Life after 70
I am turning 79 in a few months. If you are younger than me, you probably worry about how you should live. If you are older than me, you probably giggle a little and think, “Been there, done that. It’s not as bad as anyone thinks.”
That is so true. Lately, I received something on my cell phone that I thought I really should reprint. It was sent to me by Nida, a friend of mine, a painter, whose age is almost exactly like mine. I love it because it puts into words almost exactly how I have chosen to live. Here it is, almost verbally:
“Dr. Wada in Japan advocates calling people over 70 years old ‘fortunate people’ rather than ‘elderly people.’ He summed up the secret of 70-year-olds becoming ‘lucky ones’ into 42 sentences. (Actually in the typing I realized it was not 42 but 30. Must be a minor counting error common after you’re 70.)
Seniors over the age of 70 do not need regular physical examinations because the "standard of health" varies from person to person. He also said: "Don’t believe what doctors say. This is because doctors are in contact with patients, so they do not understand what health is." At the same time, Dr. Wada also opposes the long-term use of multiple drugs by the elderly and advocates "only take necessary drugs when necessary." In other words, taking medicine to prevent something makes little sense.
According to this point of view, the elderly do not need to take sleeping pills frequently. Loss of sleep time as you age is a natural phenomenon, and no one dies from insomnia.
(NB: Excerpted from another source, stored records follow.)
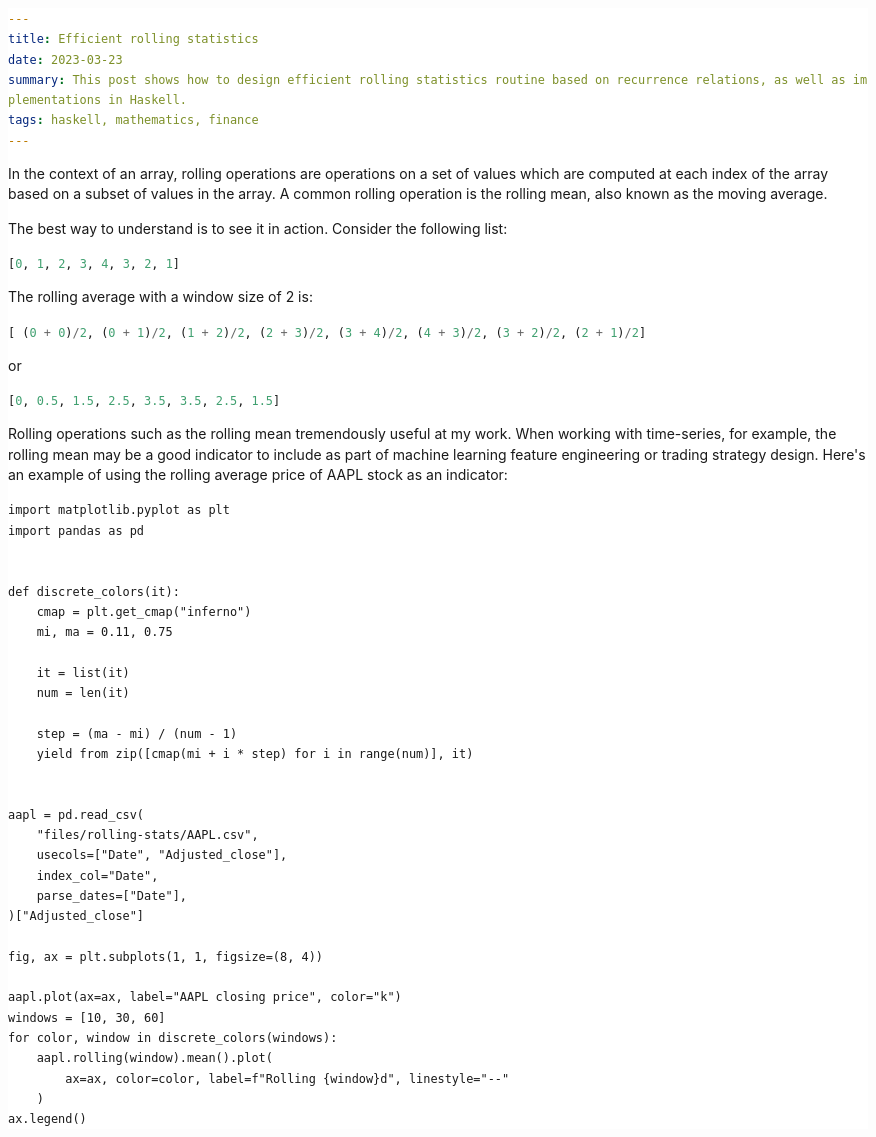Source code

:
 ```yaml
---
title: Efficient rolling statistics
date: 2023-03-23
summary: This post shows how to design efficient rolling statistics routine based on recurrence relations, as well as implementations in Haskell.
tags: haskell, mathematics, finance
---
```


In the context of an array, rolling operations are operations on a set of values which are computed at each index of the array based on a subset of values in the array. A common rolling operation is the rolling mean, also known as the moving average.

The best way to understand is to see it in action. Consider the following list:

```haskell
[0, 1, 2, 3, 4, 3, 2, 1]
```

The rolling average with a window size of 2 is:

```haskell
[ (0 + 0)/2, (0 + 1)/2, (1 + 2)/2, (2 + 3)/2, (3 + 4)/2, (4 + 3)/2, (3 + 2)/2, (2 + 1)/2]
```

or 

```haskell
[0, 0.5, 1.5, 2.5, 3.5, 3.5, 2.5, 1.5]
```

Rolling operations such as the rolling mean tremendously useful at my work. When working with time-series, for example, the rolling mean may be a good indicator to include as part of machine learning feature engineering or trading strategy design. Here's an example of using the rolling average price of AAPL stock as an indicator:

```{.python .matplotlib caption="Closing price of AAPL stock (solid), with the rolling mean of the closing price using three different windows as an example of indicator (dashed). "}
import matplotlib.pyplot as plt
import pandas as pd


def discrete_colors(it):
    cmap = plt.get_cmap("inferno")
    mi, ma = 0.11, 0.75

    it = list(it)
    num = len(it)

    step = (ma - mi) / (num - 1)
    yield from zip([cmap(mi + i * step) for i in range(num)], it)


aapl = pd.read_csv(
    "files/rolling-stats/AAPL.csv",
    usecols=["Date", "Adjusted_close"],
    index_col="Date",
    parse_dates=["Date"],
)["Adjusted_close"]

fig, ax = plt.subplots(1, 1, figsize=(8, 4))

aapl.plot(ax=ax, label="AAPL closing price", color="k")
windows = [10, 30, 60]
for color, window in discrete_colors(windows):
    aapl.rolling(window).mean().plot(
        ax=ax, color=color, label=f"Rolling {window}d", linestyle="--"
    )
ax.legend()
```

[^sharpe]: William F. Sharpe. *Mutual Fund Performance*. Journal of Business, **31** (1966). [DOI: 10.1086/294846](https://doi.org/10.1086/294846)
Twenty-four hours a day, sleep whenever you want, wake up whenever you want: This is the privilege of the elderly.
In addition, the cholesterol level that the elderly are generally worried about, even if it is high to a certain extent: There is no need to worry because cholesterol is the raw material for the body to generate immune cells. The more immune cells, the lower the risk of cancer in older people. In addition, part of the male hormone is also composed of cholesterol. If the cholesterol level is too low, men’s physical and mental health will be unsustainable.
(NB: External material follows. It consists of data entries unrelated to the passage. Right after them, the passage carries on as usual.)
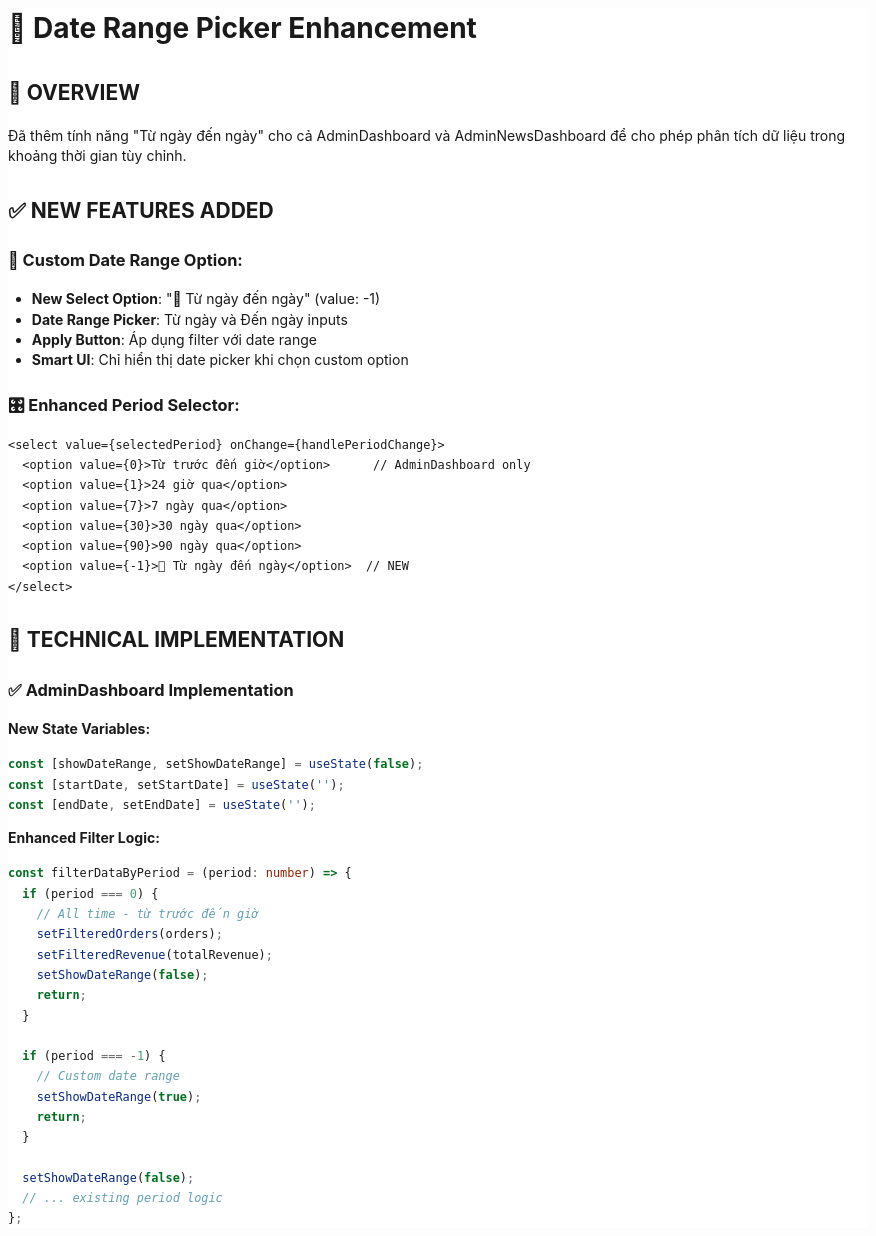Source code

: # 📅 Date Range Picker Enhancement

## 🎯 **OVERVIEW**

Đã thêm tính năng "Từ ngày đến ngày" cho cả AdminDashboard và AdminNewsDashboard để cho phép phân tích dữ liệu trong khoảng thời gian tùy chỉnh.

## ✅ **NEW FEATURES ADDED**

### **📅 Custom Date Range Option:**
- **New Select Option**: "📅 Từ ngày đến ngày" (value: -1)
- **Date Range Picker**: Từ ngày và Đến ngày inputs
- **Apply Button**: Áp dụng filter với date range
- **Smart UI**: Chỉ hiển thị date picker khi chọn custom option

### **🎛️ Enhanced Period Selector:**
```tsx
<select value={selectedPeriod} onChange={handlePeriodChange}>
  <option value={0}>Từ trước đến giờ</option>      // AdminDashboard only
  <option value={1}>24 giờ qua</option>
  <option value={7}>7 ngày qua</option>
  <option value={30}>30 ngày qua</option>
  <option value={90}>90 ngày qua</option>
  <option value={-1}>📅 Từ ngày đến ngày</option>  // NEW
</select>
```

## 🔧 **TECHNICAL IMPLEMENTATION**

### ✅ **AdminDashboard Implementation**

**New State Variables:**
```typescript
const [showDateRange, setShowDateRange] = useState(false);
const [startDate, setStartDate] = useState('');
const [endDate, setEndDate] = useState('');
```

**Enhanced Filter Logic:**
```typescript
const filterDataByPeriod = (period: number) => {
  if (period === 0) {
    // All time - từ trước đến giờ
    setFilteredOrders(orders);
    setFilteredRevenue(totalRevenue);
    setShowDateRange(false);
    return;
  }

  if (period === -1) {
    // Custom date range
    setShowDateRange(true);
    return;
  }

  setShowDateRange(false);
  // ... existing period logic
};
```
We have our own lives. Just live life with lots of laughter and love.
“Likewise, high blood pressure doesn’t matter at all. More than 50 years ago, human malnutrition was widespread. So when blood pressure reaches around 150, the blood vessels burst. But very few people are malnourished these days so even blood pressure over 200 won’t cause a blood vessel to burst.”
Dr. Wada summed up the secret of 70-year-olds becoming “fortunate people” in 30 sentences as follows:
1. Keep walking.
2. Take a deep breath when you feel irritable.
3. Exercise so that the body does not feel stiff.
4. Drink more water when the air conditioner is on.
5. The more you chew, the more energetic your body and brain will be.
6. Memory declines not because of age but because of long-term non-use of the brain.
7. No need to take a lot of medicine.
8. No need to deliberately lower blood pressure and blood sugar levels.
9. Only do what you love, not what you hate.
10. No matter what, don’t stay at home all the time.
11. Eat whatever you want; the fat body is just right.
12. Do everything meticulously.
13. Don’t deal with people you hate.
14. Rather than fighting the disease to the end, it is better to live with it.
15. “The car must have a way to the front of the mountain” is the magic spell to make the old person happy.
16. You can’t fall asleep? Don’t force it.
17. Doing happy things is best for boosting brain activity.
18. Find a “family doctor” early.
19. Don’t be overly patient or force yourself; there is nothing wrong with being a “bad old person.”
20. Stop learning and you will grow old.
21. Don’t be greedy for vanity. It’s good to have everything you have now.
22. Innocence is the privilege of the elderly.
23. The more troublesome things are, the more interesting they are.
24. Do what is good for others.
25. Live leisurely today.
26. Desire is the source of longevity.
27. Live as an optimist.
28. Cheerful people will be popular.
29. The rules of life are in your own hands.
30. Accept everything calmly.
Those are Dr. Wada’s 30 very doable rules, except he kept calling us “elderly.” All we have to do is listen to ourselves and do what we want. We don’t have to listen to our parents anymore. They are usually gone when we hit 70. We have our own lives. Just live life with lots of laughter and love. You might want to consider this joke: “At my burial, take the bouquet from my coffin and toss it to the crowd. Whoever catches it might be the one you will bury after me.”